Una vez que gobierna el trasiego íntimo de vivir, todo es medido por la medida del mercado. Y la elevación de crear, pasada por su tamiz, se hace flema (impúdica porque disfraza al hielo de llama) de libro de cuentas: un negocio con coartada estética, no ensuciado por la escatología de la ganancia. De ahí que los vientos soplen en la dirección que respiran los fabricantes de arte predigerido -toneladas de rollos de papel que abarcan de Umberto Eco a Michael Chrichton; millones de metros de celuloide previsible que anegan de nada el cine actual-, pese a que en la alquimia del vicio de enlazar imágenes y palabras, lo que esos gigantes utilitarios meten en sus ordenadores son cadáveres de palabras y de imágenes, si se lo compara con un acorde de Pavese o de Gil de Biedina, o con una secuencia de Dreyer, minúsculos goteos de la sangre imaginaria de creadores genuinos que destilan de ella céntimos y no de dólar.

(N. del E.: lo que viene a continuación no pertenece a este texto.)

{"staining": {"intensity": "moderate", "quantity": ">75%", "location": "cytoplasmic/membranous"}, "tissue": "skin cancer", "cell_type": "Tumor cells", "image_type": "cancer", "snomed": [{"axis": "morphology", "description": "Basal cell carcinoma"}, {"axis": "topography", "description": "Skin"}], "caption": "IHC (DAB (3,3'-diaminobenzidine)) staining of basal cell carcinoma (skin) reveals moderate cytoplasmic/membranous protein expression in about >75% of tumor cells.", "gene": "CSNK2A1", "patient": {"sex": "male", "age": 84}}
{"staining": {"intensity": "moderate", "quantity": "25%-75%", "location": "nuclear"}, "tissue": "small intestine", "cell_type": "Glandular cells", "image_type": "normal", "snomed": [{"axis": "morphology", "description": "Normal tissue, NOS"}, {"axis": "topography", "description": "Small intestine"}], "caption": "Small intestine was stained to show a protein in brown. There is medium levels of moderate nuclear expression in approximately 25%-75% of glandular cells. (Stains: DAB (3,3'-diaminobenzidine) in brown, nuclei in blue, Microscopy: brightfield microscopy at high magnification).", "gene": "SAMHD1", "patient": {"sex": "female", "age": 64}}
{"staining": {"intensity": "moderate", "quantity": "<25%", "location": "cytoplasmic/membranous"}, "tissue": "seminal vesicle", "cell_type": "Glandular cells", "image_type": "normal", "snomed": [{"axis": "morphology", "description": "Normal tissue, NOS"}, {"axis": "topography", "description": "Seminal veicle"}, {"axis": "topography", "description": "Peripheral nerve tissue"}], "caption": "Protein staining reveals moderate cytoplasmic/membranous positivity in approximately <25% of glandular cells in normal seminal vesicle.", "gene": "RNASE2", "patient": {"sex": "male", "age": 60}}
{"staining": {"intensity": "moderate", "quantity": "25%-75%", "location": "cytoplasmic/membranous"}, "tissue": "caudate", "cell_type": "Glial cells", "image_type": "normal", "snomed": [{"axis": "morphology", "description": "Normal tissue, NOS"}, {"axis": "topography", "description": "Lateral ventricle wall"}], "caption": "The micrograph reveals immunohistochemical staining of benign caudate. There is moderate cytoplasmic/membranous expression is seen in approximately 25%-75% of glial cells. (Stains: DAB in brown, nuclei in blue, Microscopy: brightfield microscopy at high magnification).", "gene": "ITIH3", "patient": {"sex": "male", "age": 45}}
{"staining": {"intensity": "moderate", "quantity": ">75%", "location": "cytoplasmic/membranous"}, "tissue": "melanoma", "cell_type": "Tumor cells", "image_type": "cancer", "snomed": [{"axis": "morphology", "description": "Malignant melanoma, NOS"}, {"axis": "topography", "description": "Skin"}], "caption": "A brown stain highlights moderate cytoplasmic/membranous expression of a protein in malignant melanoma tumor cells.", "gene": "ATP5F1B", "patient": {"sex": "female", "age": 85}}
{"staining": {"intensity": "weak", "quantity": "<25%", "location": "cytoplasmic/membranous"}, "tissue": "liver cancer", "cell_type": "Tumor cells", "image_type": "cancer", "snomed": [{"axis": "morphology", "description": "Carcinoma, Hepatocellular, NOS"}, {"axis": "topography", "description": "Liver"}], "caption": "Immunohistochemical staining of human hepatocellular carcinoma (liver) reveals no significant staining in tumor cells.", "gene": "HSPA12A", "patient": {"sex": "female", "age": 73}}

No es del todo negra esta negrura. Hace poco escribió Hans Magnus Enzensberger, que todavía arrea bofetadas a las evidencias: "La poesía es el único producto humano que ha resistido todos los intentos de mercantilización". Y acto seguido esta optimista oración fúnebre: "Y si nos ponemos a pensar en la idiotez rampante del mercado del arte, la conclusión es algo que no hay que deplorar, sino de la que hay que alegrarse: una garantía de la libertad del escritor y un privilegio del que enorgullecerse", lo que leido al trasluz es el mazazo -Camus y Valente lo asestaron así- "Solo hay creación en el exilio"- de que todo acto creador sometido a un mercado es fatalmente no libre y por ello fatalmente no creador.

Que cada cual amortigue la andanada a su manera, porque el asunto es, en cuanto idea navajera, afilado. No es tampoco, una paradoja hueca: toda creación es, si abastece una demanda, un remedo de creación, pues no está a la altura de lo que dice ser. No hay medio de inventar lo inventado, por lo que toda verdadera creación -y no el disfraz de ella que atesta las vitrinas de las librerías, las pantallas de los cines y las galerías de pintura- carece de demanda: nadie pide lo que no existe y crear consiste en hacer lo no hecho, lo inexistente.

De ahí el grotesco contrasentido de la epidemia -ésta si portadora de una paradoja hueca- de arte de encargo que hoy atesta el mercado y, obviamente, nunca es percibido como tal encargo por quienes lo elaboran, que creen crear cuando en realidad fabrican y abastecen: cosa honorable, pero otra cosa. Y de ahí que Peter Handke -que escribe llevado por impulsos sin destino- golpease donde duele cuando hace unos días dijo que Gabriel García Márquez "es idéntico a un conferenciante de Galerías Preciados", lo que es una idea cruel, pero exacta como radiografía envenenada de lo que aquí se busca: el elogio del escondido.

Por ejemplo Francisco Pino, que reunió anteayer en un libro-rincón 70 años de versos rimados "al margen del margen"; o Gottfried Benn, del que Enzensberger rastrea tres décadas de genio poético y la cuenta le sale así de redonda: "Todo lo que ha ganado, hasta el último céntimo, suma 975 marcos". Y dibuja -en intenso negro sobre intenso blanco- la ventana que otra vez comienza a abrir a la luz las mínusculas minorías de los portadores (siempre asombrosamente pocos y prodigiosamente inútiles) del fuego y el juego de la verdadera creación, la genesíaca, la que hace únicamente lo no hecho.